PM18 


Polymer Melts: From Molecular Rheology to Processing


Attempts to coarse grain a slip-link model to a tube model


October 17, 2018 (Wednesday) 11:30


Track 2 / Plaza I

(Click on name to view author profile)

  1. Taletskiy, Konstantin (Illinois Institute of Technology, Chemical and Biological Engineering)
  2. Schieber, Jay D. (Illinois Institute of Technology, Chemical Engineering)

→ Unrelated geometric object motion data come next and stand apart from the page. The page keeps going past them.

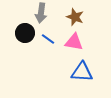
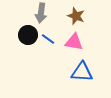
brown star: moved 1 px right, 1 px up
black circle: moved 3 px right, 2 px down
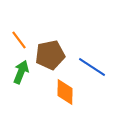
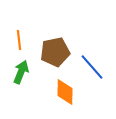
orange line: rotated 30 degrees clockwise
brown pentagon: moved 5 px right, 3 px up
blue line: rotated 16 degrees clockwise
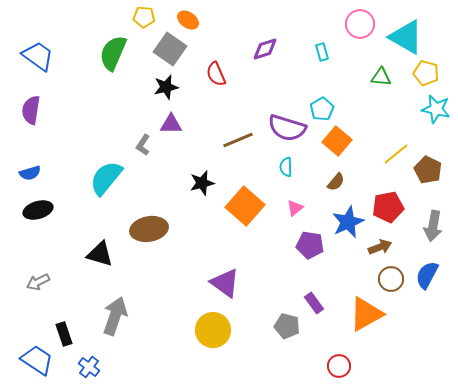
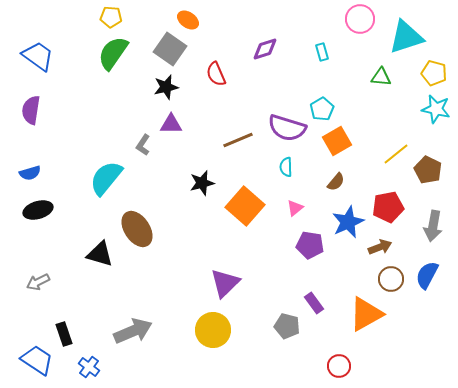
yellow pentagon at (144, 17): moved 33 px left
pink circle at (360, 24): moved 5 px up
cyan triangle at (406, 37): rotated 48 degrees counterclockwise
green semicircle at (113, 53): rotated 12 degrees clockwise
yellow pentagon at (426, 73): moved 8 px right
orange square at (337, 141): rotated 20 degrees clockwise
brown ellipse at (149, 229): moved 12 px left; rotated 66 degrees clockwise
purple triangle at (225, 283): rotated 40 degrees clockwise
gray arrow at (115, 316): moved 18 px right, 15 px down; rotated 48 degrees clockwise
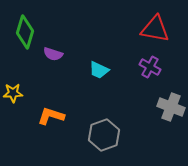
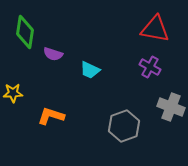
green diamond: rotated 8 degrees counterclockwise
cyan trapezoid: moved 9 px left
gray hexagon: moved 20 px right, 9 px up
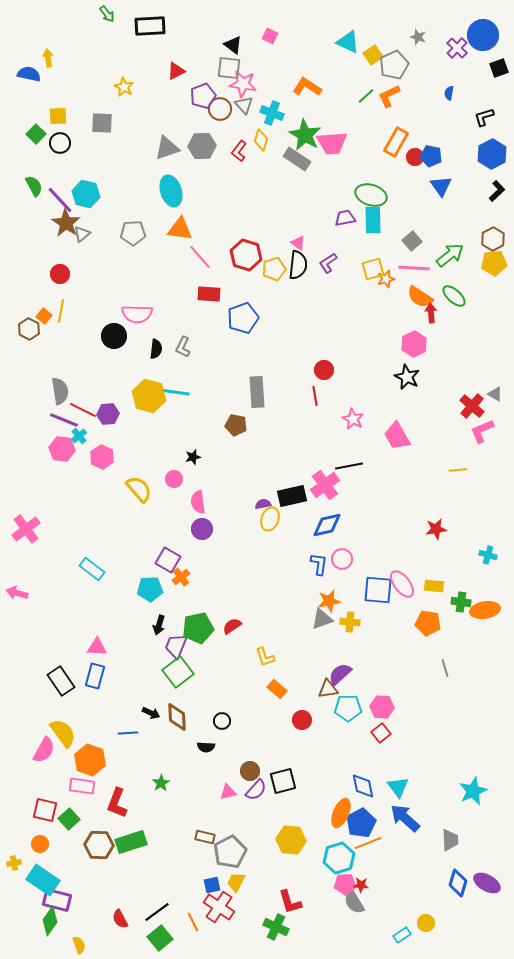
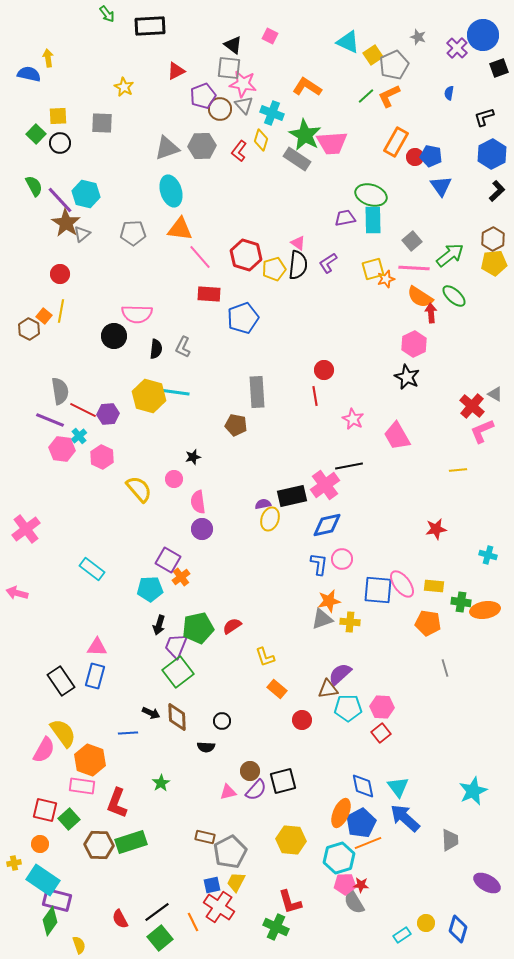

(in printed abstract book)
Konstantin Taletskiy and Jay D. Schieber
Chemical and Biological Engineering, Illinois Institute of Technology, Chicago, IL 60616


Taletskiy, Konstantin


A recent comparison between experiments and theories for the dynamic modulus of linear/star-branched entangled polymer blends revealed that tube models were unable to describe simultaneously two different sets of data. Both the branch-on-branch (BoB) computer algorithm, and the hierarchical model were used with various sets of parameter values. While one set of values could describe one data set, it failed to describe the other. On the other hand, the discrete slip-link model (DSM) was able to describe both sets simultaneously, using parameters determined for monodisperse linear chains only. Since the slip-link level of description of entanglements is more detailed than that for tubes, it is computationally more expensive. Therefore, it might be useful to explore whether tube models can be repaired with information gleaned from slip-link models. Or, put another way, can slip-links be further coarse grained to develop a tube model that agrees with the experiment? Here we present evidence that tube models and slip-link models are not compatible. First, we show that they predict different scaling of the longest relaxation time of star-branched chains with and without constraint dynamics. Furthermore, coarse graining of the DSM to create a modified tube description fails to reproduce the longest relaxation time scaling of the detailed model. Repair of the tube model does not seem possible.